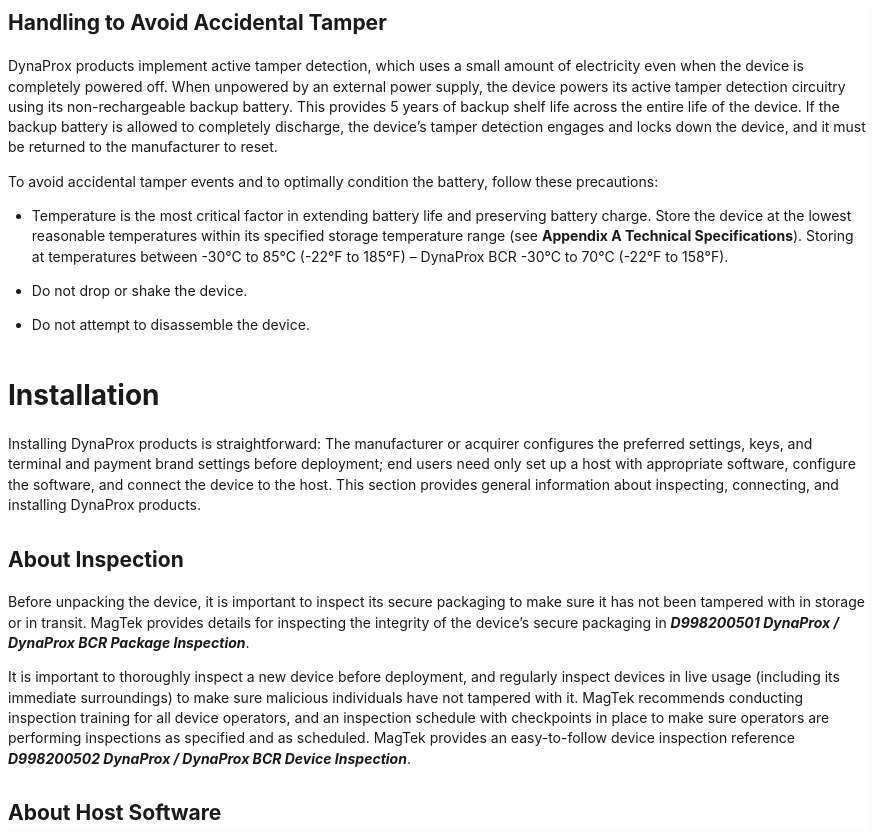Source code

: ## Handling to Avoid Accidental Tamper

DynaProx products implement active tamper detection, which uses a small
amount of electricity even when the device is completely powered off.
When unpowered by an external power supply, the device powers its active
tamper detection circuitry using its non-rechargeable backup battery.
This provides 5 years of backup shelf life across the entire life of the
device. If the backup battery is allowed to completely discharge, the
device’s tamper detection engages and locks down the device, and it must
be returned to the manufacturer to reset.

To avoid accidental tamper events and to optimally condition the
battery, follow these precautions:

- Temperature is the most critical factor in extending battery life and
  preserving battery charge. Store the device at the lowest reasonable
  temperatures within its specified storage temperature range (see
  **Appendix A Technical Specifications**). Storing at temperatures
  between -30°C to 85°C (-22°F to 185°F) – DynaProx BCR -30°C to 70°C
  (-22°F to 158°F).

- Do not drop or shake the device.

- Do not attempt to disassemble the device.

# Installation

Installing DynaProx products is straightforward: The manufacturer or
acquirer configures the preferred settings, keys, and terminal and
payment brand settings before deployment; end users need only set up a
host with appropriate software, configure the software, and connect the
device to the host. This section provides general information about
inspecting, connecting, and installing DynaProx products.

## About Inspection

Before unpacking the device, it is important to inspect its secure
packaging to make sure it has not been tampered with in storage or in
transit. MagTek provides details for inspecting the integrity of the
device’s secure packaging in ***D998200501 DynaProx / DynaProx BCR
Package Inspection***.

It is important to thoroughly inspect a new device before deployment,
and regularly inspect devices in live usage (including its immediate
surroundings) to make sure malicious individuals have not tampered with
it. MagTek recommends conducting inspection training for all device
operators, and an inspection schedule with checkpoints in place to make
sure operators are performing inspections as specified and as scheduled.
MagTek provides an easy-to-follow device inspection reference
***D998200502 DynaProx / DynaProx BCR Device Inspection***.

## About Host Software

Directions =>
Copy out the lines above word for word, omitting the picture.

Task response =>
Source code

: ## Handling to Avoid Accidental Tamper

DynaProx products implement active tamper detection, which uses a small
amount of electricity even when the device is completely powered off.
When unpowered by an external power supply, the device powers its active
tamper detection circuitry using its non-rechargeable backup battery.
This provides 5 years of backup shelf life across the entire life of the
device. If the backup battery is allowed to completely discharge, the
device’s tamper detection engages and locks down the device, and it must
be returned to the manufacturer to reset.

To avoid accidental tamper events and to optimally condition the
battery, follow these precautions:

- Temperature is the most critical factor in extending battery life and
  preserving battery charge. Store the device at the lowest reasonable
  temperatures within its specified storage temperature range (see
  **Appendix A Technical Specifications**). Storing at temperatures
  between -30°C to 85°C (-22°F to 185°F) – DynaProx BCR -30°C to 70°C
  (-22°F to 158°F).

- Do not drop or shake the device.

- Do not attempt to disassemble the device.

# Installation

Installing DynaProx products is straightforward: The manufacturer or
acquirer configures the preferred settings, keys, and terminal and
payment brand settings before deployment; end users need only set up a
host with appropriate software, configure the software, and connect the
device to the host. This section provides general information about
inspecting, connecting, and installing DynaProx products.

## About Inspection

Before unpacking the device, it is important to inspect its secure
packaging to make sure it has not been tampered with in storage or in
transit. MagTek provides details for inspecting the integrity of the
device’s secure packaging in ***D998200501 DynaProx / DynaProx BCR
Package Inspection***.

It is important to thoroughly inspect a new device before deployment,
and regularly inspect devices in live usage (including its immediate
surroundings) to make sure malicious individuals have not tampered with
it. MagTek recommends conducting inspection training for all device
operators, and an inspection schedule with checkpoints in place to make
sure operators are performing inspections as specified and as scheduled.
MagTek provides an easy-to-follow device inspection reference
***D998200502 DynaProx / DynaProx BCR Device Inspection***.

## About Host Software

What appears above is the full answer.